After Chase leaves, House sees something on the PET scan. From House’s expression, we know it is BAD NEWS.

Your faithful correspondent’s best guess is that Chase will return to operate on Wilson, since Dr. Biff said, “Statistically, you’re the best surgeon in this hospital.”

Again, what?

Random:

Jesse Spencer does a superb job.  He plays the change in Chase from fellow to leader subtly.  However, it leaves almost as big a hole in the cast as Cuddy. When the three remaining fellows are together, they look oddly pathetic.

Speaking of the three remaining fellows, it was such a pleasure to barely see Adams and Park.  Whatever happened to Taub’s babies?
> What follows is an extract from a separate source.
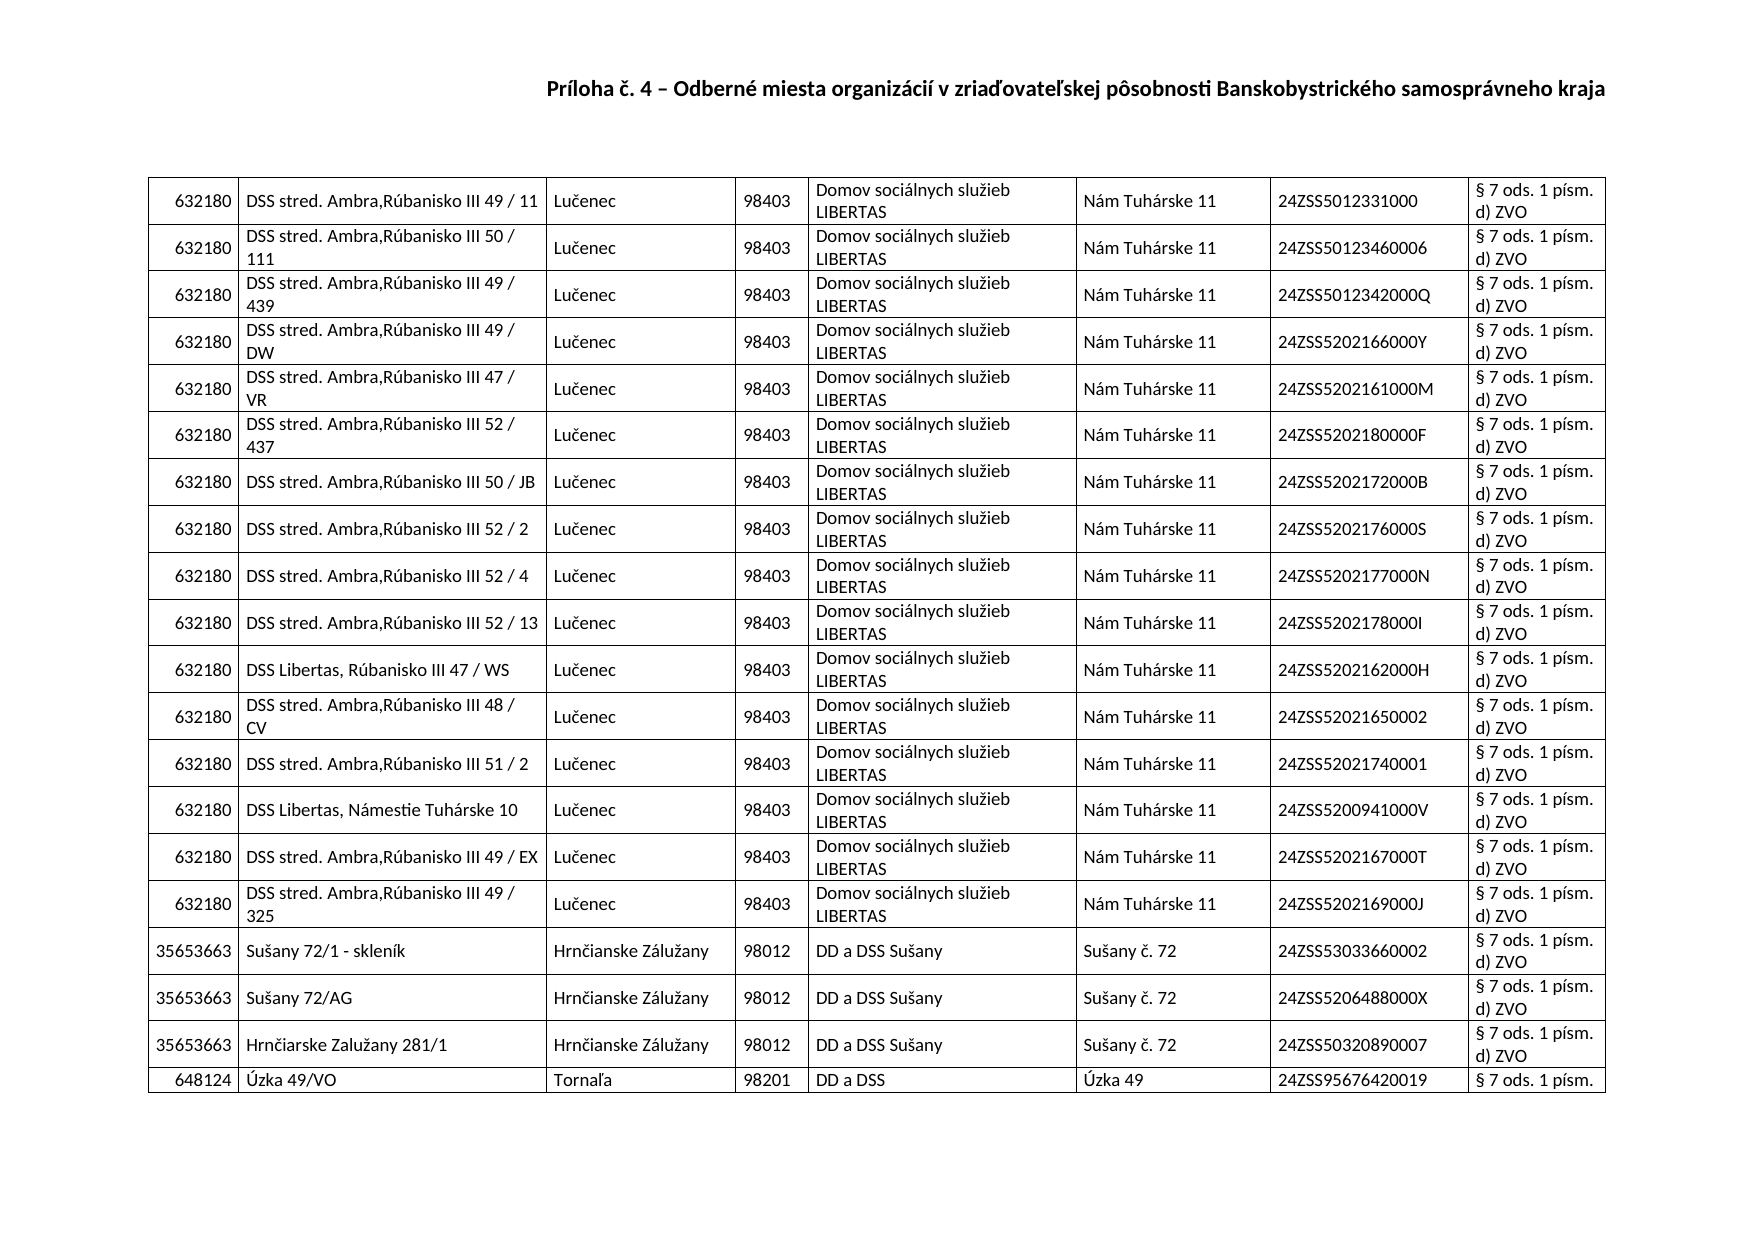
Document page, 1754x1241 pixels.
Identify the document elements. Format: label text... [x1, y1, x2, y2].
No, wait, I don’t want to know.

Ciao,

Elisa & Fletcher



2 comments:

Jess said...

I don't even KNOW where to begin.

Hugh and Robert hit it out of the ballpark with acting, it's too bad the writing didn't. Shouldn't actors be taking great dialogue and making it GREATER? Why do they have to be stuck taking mediocre scripts and forced to make them great?

I cried twice in this ep...when Foreman and Chase hugged, the bus scene with House/Wilson and the end scenes with House/Chase and House/Wilson again.

Notice, House shook Chase's hand. He NEVER shakes hands with anyone. This shows the immense amount of respect he has for the man.

Susan Crawford said...

The best moment was Wilson emerging from the motel after his night of debauchery with his hair poking through rips in the bald-cap! Priceless - and led me to imagine some very odd scenarios from the night before.

Mortuary-guy's final diagnosis also fabulous: Purell and caffeine. If this is so dangerous, I have about eleven minutes left to live.